Бонни встала, подошла к коробке с салфетками, вытащила одну, вытерла глаза и, заикаясь, ответила:

- Я… ох… я даже не знаю, что сказать, - все это так странно… Джулиус, ты просто убиваешь меня тем, что так спокойно говоришь о смерти.

- Мы все однажды умрем, Бонни. Просто я знаю свой срок лучше других, - ответил Джулиус.

- Именно это я и хотела сказать, Джулиус. Мне всегда нравилась твоя легкость, но сейчас, в этой ситуации, мне кажется, мы ведем себя так, будто что-то замалчиваем.
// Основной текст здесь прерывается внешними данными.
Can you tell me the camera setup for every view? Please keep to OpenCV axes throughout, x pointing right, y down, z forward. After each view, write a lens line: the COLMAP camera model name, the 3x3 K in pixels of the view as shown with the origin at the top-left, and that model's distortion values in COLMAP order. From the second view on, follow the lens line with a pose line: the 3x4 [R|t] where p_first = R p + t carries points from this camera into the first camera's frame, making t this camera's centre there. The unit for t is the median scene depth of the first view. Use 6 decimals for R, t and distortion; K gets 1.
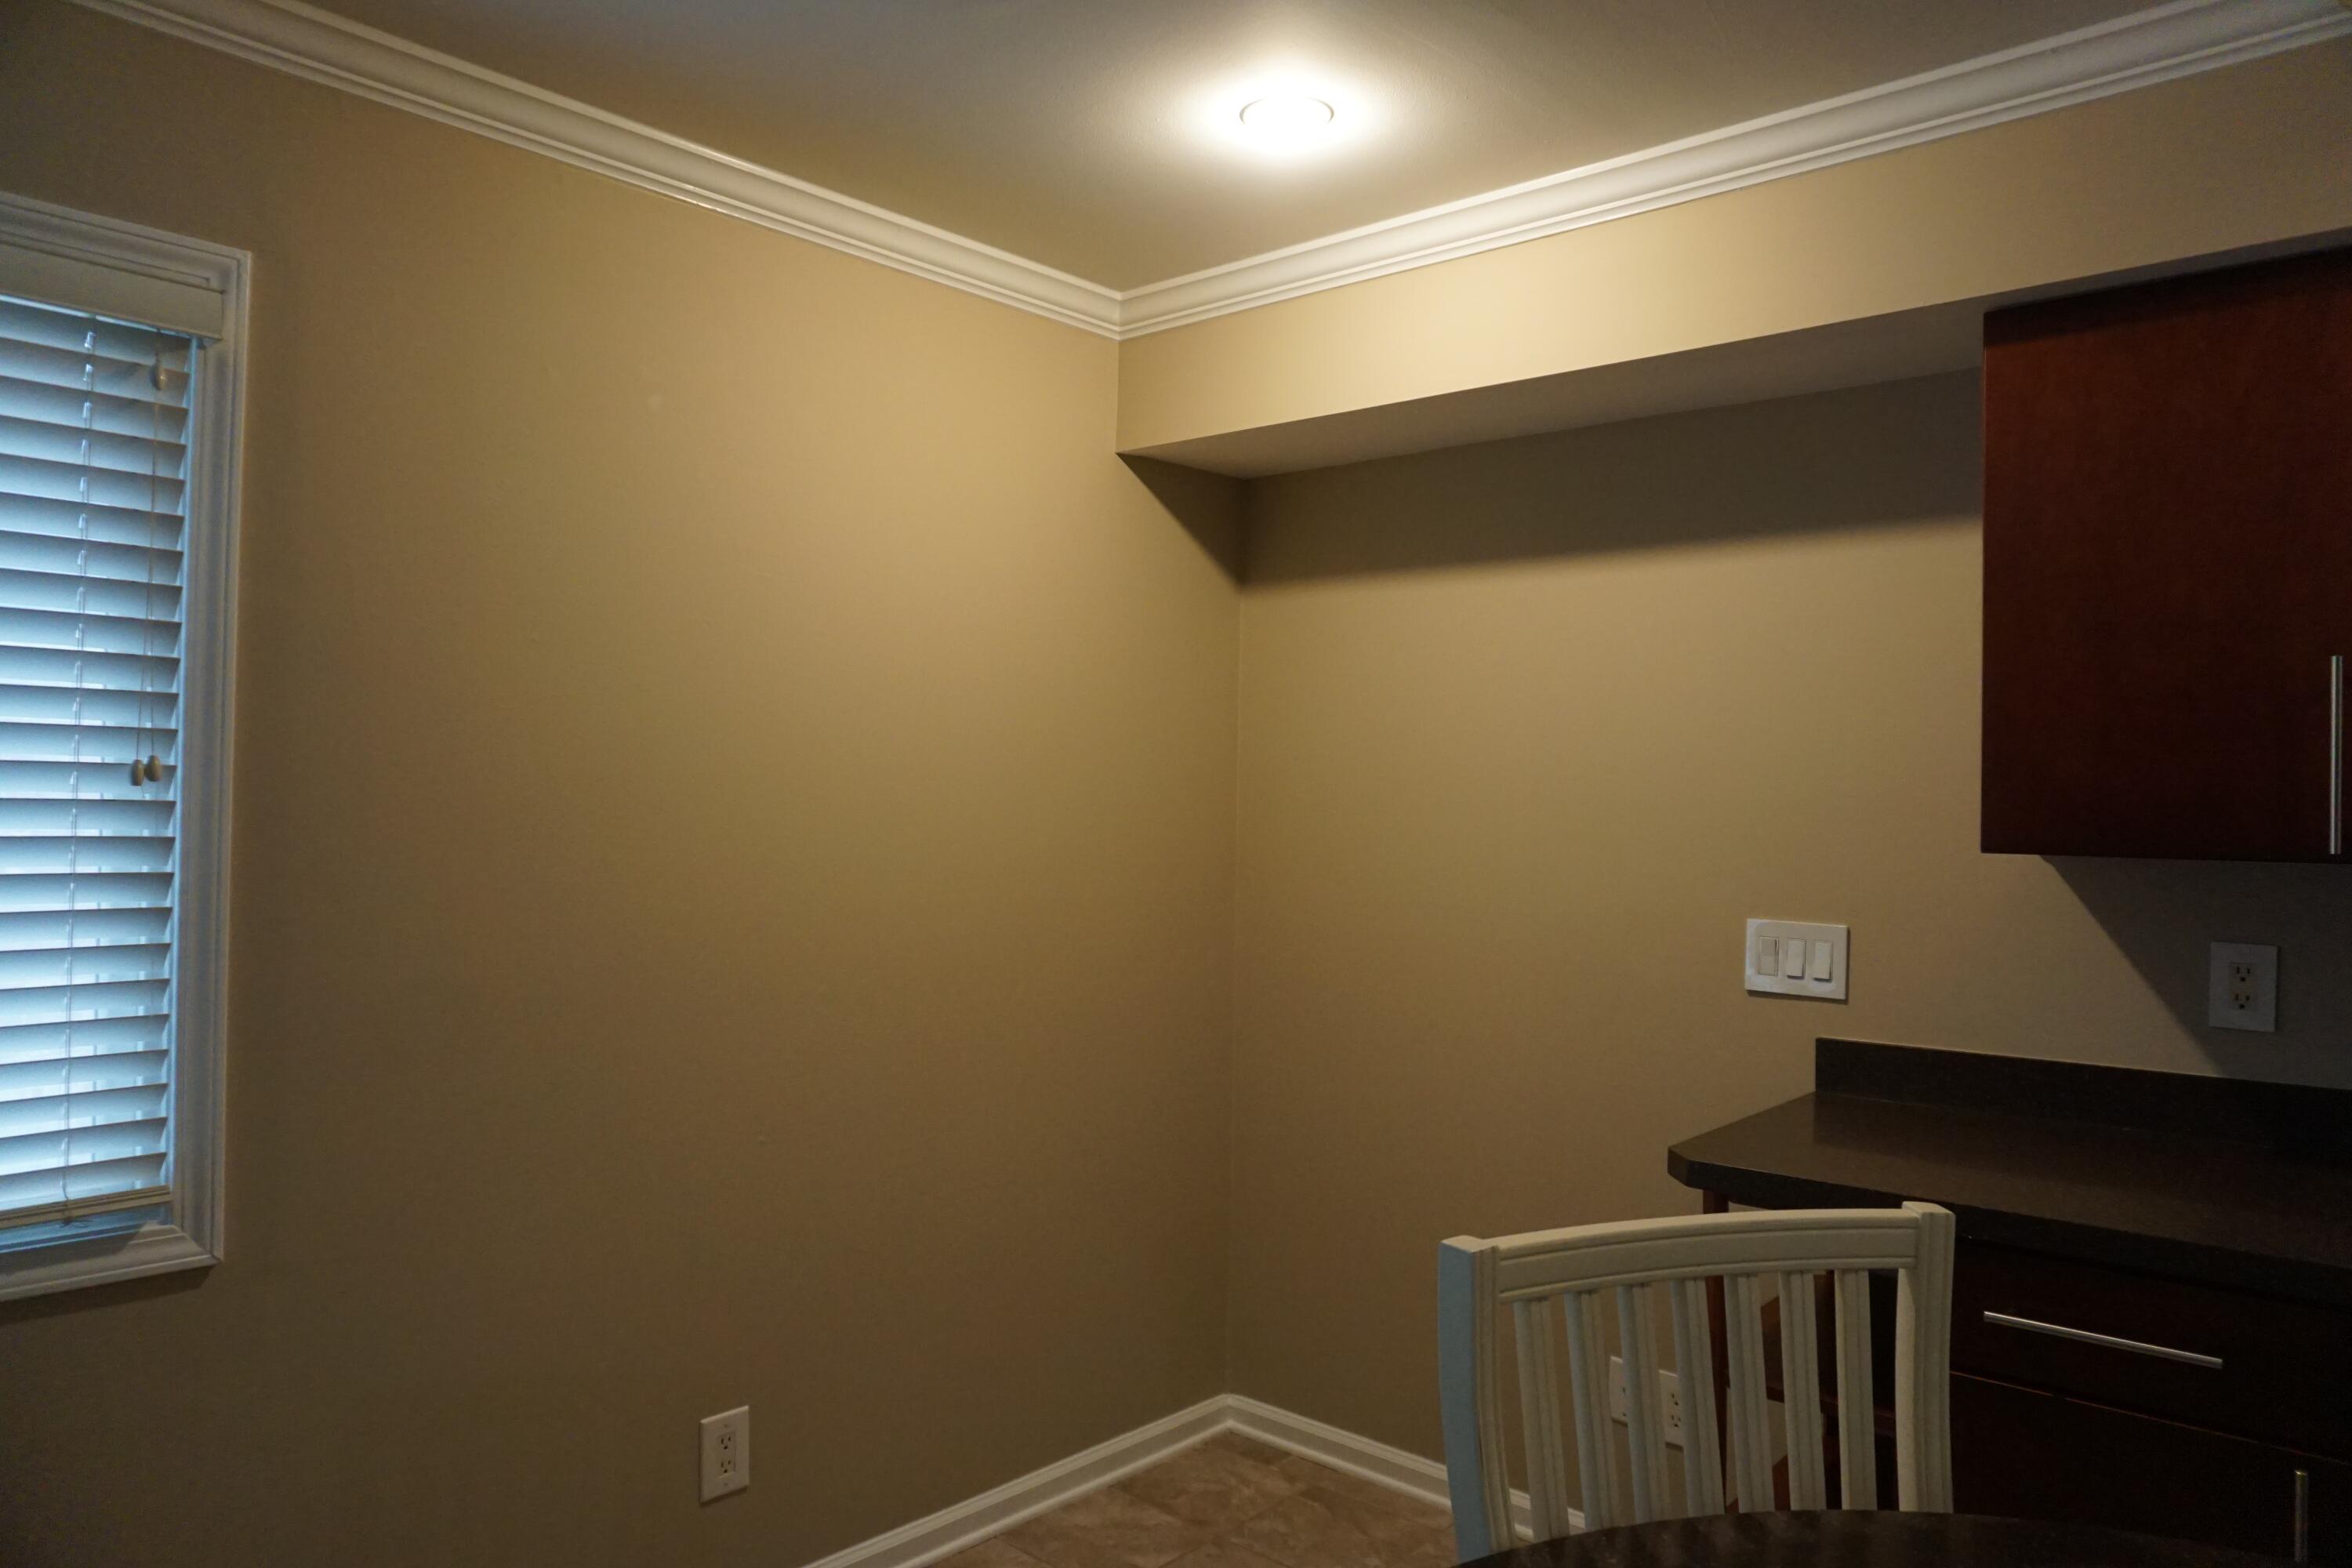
lens RADIAL K [[1569.2, 0, 1163.1], [0, 1569.2, 780.2], [0, 0, 1]] dist [-0.027700, 0.013472]
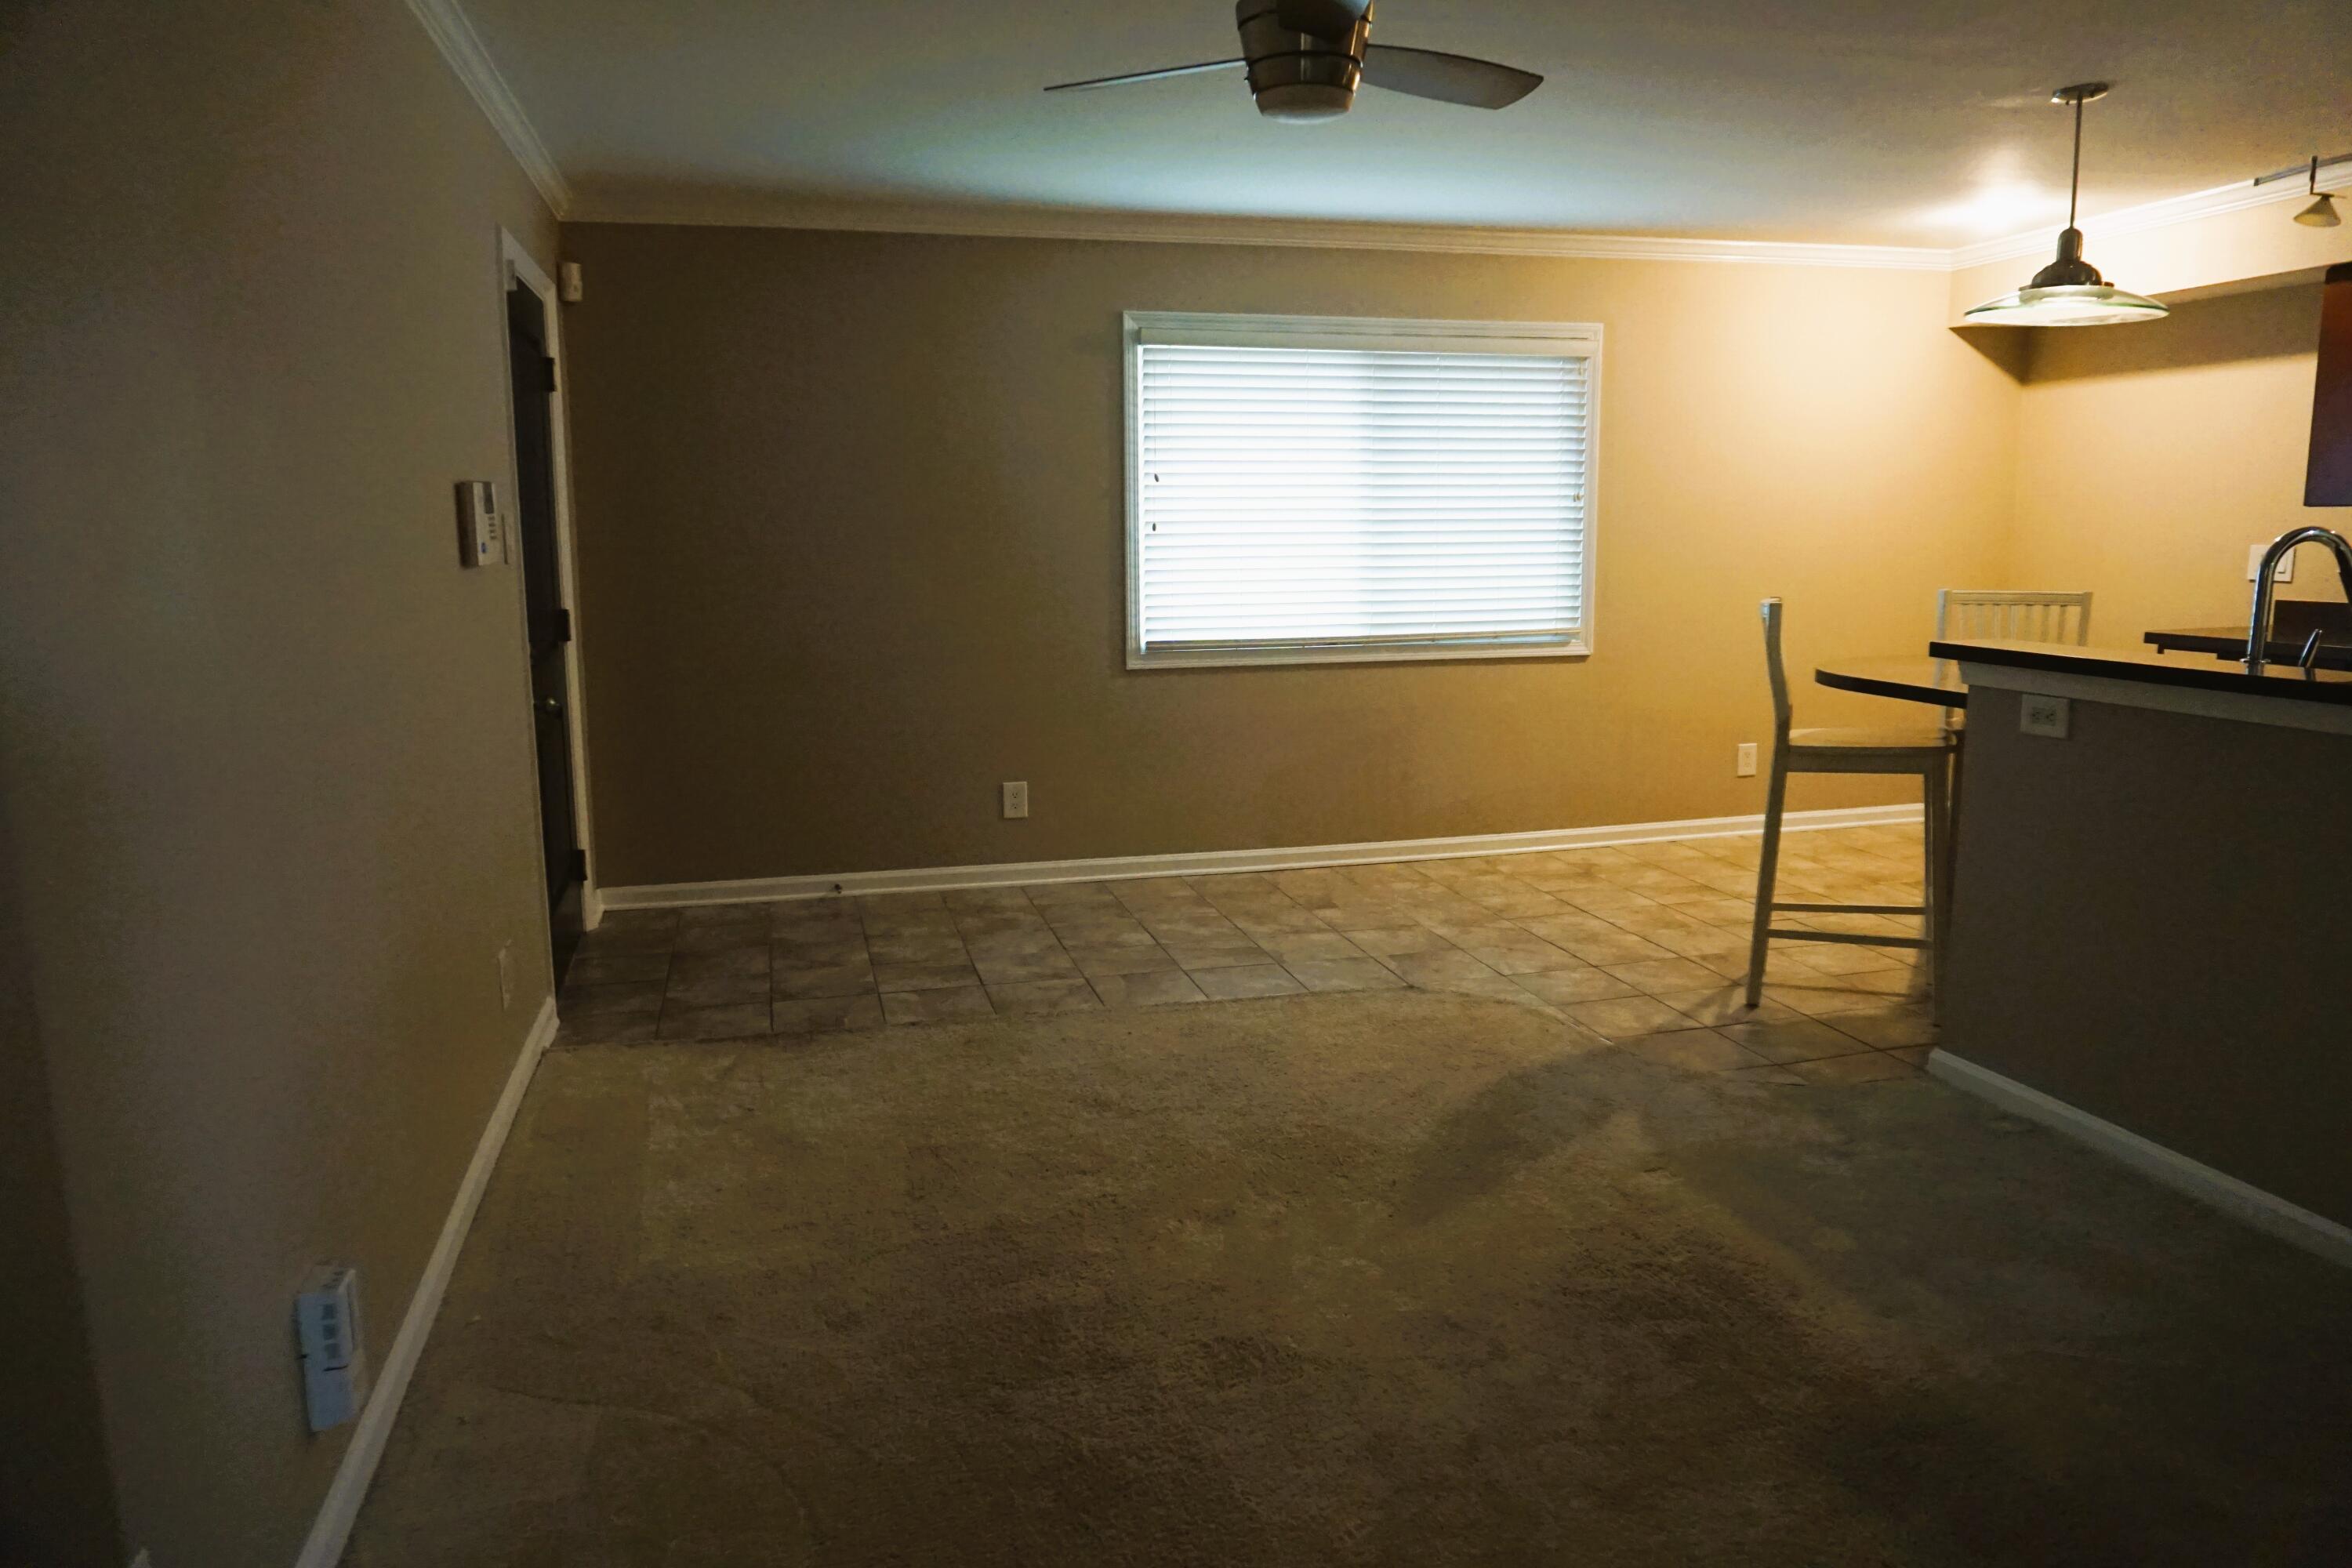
lens RADIAL K [[1569.2, 0, 1163.5], [0, 1569.2, 770.0], [0, 0, 1]] dist [-0.027700, 0.013472]
pose [[0.833019, 0.059437, -0.550042, 0.442277], [0.033963, 0.986843, 0.158073, 0.009937], [0.552201, -0.150358, 0.820041, -2.164724]]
Я помню, однажды - это было в выходной, когда Тони отбывал свое наказание, и мы не стали говорить об этом, - ты сказал, если что-то важное не обсуждается в группе, тогда нечего говорить и про остальное.

- Я хочу сказать две вещи, - сказала Ребекка. - Первое, Бонни, мы как раз и говорили о важном - о нескольких важных вещах. А второе - боже мой, чего еще ты хочешь от Джулиуса? Он и так об этом говорит.

- Он даже, - добавил Тони, - шипел на Филипа за то, что тот рассказал нам об этом раньше.

- Вот именно, - согласился Стюарт. - Так чего ты хочешь от него, Бонни? Он делает все, что может. Он даже привлек свою группу поддержки.

Джулиус решил, что пора вмешаться, - дело заходило слишком далеко.

- Я ценю вашу заботу, друзья мои, но, когда здесь становится слишком жарко, я начинаю беспокоиться. Может быть, это не к месту, но знаете, когда Лу Гериг решил, что пора уходить? Когда однажды после игры команда стала расхваливать его за то, что он взял самый обычный мяч. Может быть, и со мной так - вы считаете, я слишком слаб и не могу за себя постоять?

- Так что же нам делать? - спросил Стюарт.